Dès le mois d’avril 2015, ce dernier avait chargé Jean-Denis Combrexelle de lui remettre un rapport pour décider de la direction à prendre. À 62 ans, le haut fonctionnaire est connu pour être un « démineur social ». En 2013, il avait déjà été commissionné par le gouvernement pour réaliser un rapport sur la représentativité du patronat et, un an plus tard, il avait fait partie du trio chargé de résoudre le conflit avec les intermittents du spectacle.
Dans son rapport rendu le 9 septembre au gouvernement, il prévoit notamment de réduire la place de la loi et de favoriser les accords d’entreprise afin d’élargir la place de l’accord collectif dans le droit du travail. Il y présente 44 propositions pour favoriser le dialogue social au sein de l’entreprise. Parmi elles, la refonte totale du code du travail, l’engagement de l’Etat à limiter le nombre de réformes du secteur, rendre moins attractives les indemnités de licenciement pour préserver l’emploi…
Mais ce n’est pas tout ! Jean-Denis Combrexelle va plus loin et, pour limiter le rôle de la loi, en propose de modifier directement la Constitution et d’y inclure les principes de la négociation collective dans son préambule. Selon son rapport, la loi ne serait plus réservée qu’à la négociation sur la durée du temps de travail ou à la fixation du Smic.

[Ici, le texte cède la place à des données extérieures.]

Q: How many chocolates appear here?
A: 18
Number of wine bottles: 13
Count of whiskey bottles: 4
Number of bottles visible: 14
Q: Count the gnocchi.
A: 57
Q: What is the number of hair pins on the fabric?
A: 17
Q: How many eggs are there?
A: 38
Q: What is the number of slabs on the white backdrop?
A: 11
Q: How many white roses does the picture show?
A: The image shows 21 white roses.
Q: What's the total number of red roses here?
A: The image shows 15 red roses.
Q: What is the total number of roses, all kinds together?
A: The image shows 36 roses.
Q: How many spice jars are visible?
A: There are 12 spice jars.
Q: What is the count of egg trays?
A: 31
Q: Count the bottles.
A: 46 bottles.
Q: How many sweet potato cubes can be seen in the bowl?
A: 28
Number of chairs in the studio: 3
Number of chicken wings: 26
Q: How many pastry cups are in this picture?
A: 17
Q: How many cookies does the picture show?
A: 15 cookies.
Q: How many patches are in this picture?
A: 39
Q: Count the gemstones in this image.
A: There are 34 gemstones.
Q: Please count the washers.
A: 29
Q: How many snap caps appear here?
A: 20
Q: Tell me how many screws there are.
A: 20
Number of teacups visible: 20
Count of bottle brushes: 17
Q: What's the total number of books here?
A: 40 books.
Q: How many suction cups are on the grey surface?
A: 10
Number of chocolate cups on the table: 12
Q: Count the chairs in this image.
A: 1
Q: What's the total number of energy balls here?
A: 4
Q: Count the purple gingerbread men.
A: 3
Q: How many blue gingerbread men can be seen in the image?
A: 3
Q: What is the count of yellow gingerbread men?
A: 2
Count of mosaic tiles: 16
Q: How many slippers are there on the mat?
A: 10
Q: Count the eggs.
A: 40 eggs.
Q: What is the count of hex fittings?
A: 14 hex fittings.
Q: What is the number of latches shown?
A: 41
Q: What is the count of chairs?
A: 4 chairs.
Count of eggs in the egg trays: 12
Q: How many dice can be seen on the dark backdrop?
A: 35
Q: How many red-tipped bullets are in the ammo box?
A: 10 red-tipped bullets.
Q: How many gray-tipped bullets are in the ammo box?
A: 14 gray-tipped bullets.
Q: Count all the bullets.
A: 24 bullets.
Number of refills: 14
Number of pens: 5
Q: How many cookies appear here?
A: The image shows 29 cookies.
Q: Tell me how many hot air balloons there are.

Droit du travail : les 4 piliers de la négociation
Certains acquis doivent le rester. Ainsi, les 35 heures, le Smic et le contrat de travail ne devraient pas être remis en cause. Le CDI et l’ensemble des taquets légaux devraient être conservés. La future réforme garantira donc «un socle commun nécessaire» de droits fondamentaux.
Le rapport Combrexelle identifie toutefois quatre piliers de la négociation collective : le temps de travail, les salaires, l’emploi et les conditions de travail. L’objectif est de permettre aux entreprises de déroger plus largement au code du travail.
En vertu des principes de la négociation collective, il faudrait qu’un accord majoritaire soit signé sur chacune de ces questions avec des syndicats représentant 50% des effectifs, contre au moins 30 % aujourd’hui. Les partenaires sociaux devraient donc voir leur participation augmenter. D’ailleurs, une première concertation entre ces derniers et le gouvernement devrait avoir lieu début octobre. Sans oublier la conférence sociale du 19 octobre qui sera axée sur trois thèmes: la COP 21, la sécurisation des parcours professionnels et le Numérique.
« J’aime l’entreprise »
Pourtant, cette réforme divise déjà les syndicats alors que le Mouvement des entreprises de France (Medef) s’en réjouit. Ce dernier estime que le rapport Combrexelle est un bon point de départ pour permettre aux entreprises de mieux développer leurs activités. En effet, Le Medef plaide pour une législation du travail plus simple, plus stable et plus sécurisée. Le patronat se reconnait donc dans les recommandations soumises au gouvernement.
Toutefois, les risques d’absence d’accord au sein d’une branche sont réels. En effet, 98% des entreprises de l’Hexagone comportent moins de 50 salariés, et 93% moins de 10. Avec un taux de syndicalisation de 4 % dans le privé, cette réalité rend impossible toute négociation, surtout sur des paramètres aussi fondamentaux que la durée du travail ou encore les conditions de licenciement.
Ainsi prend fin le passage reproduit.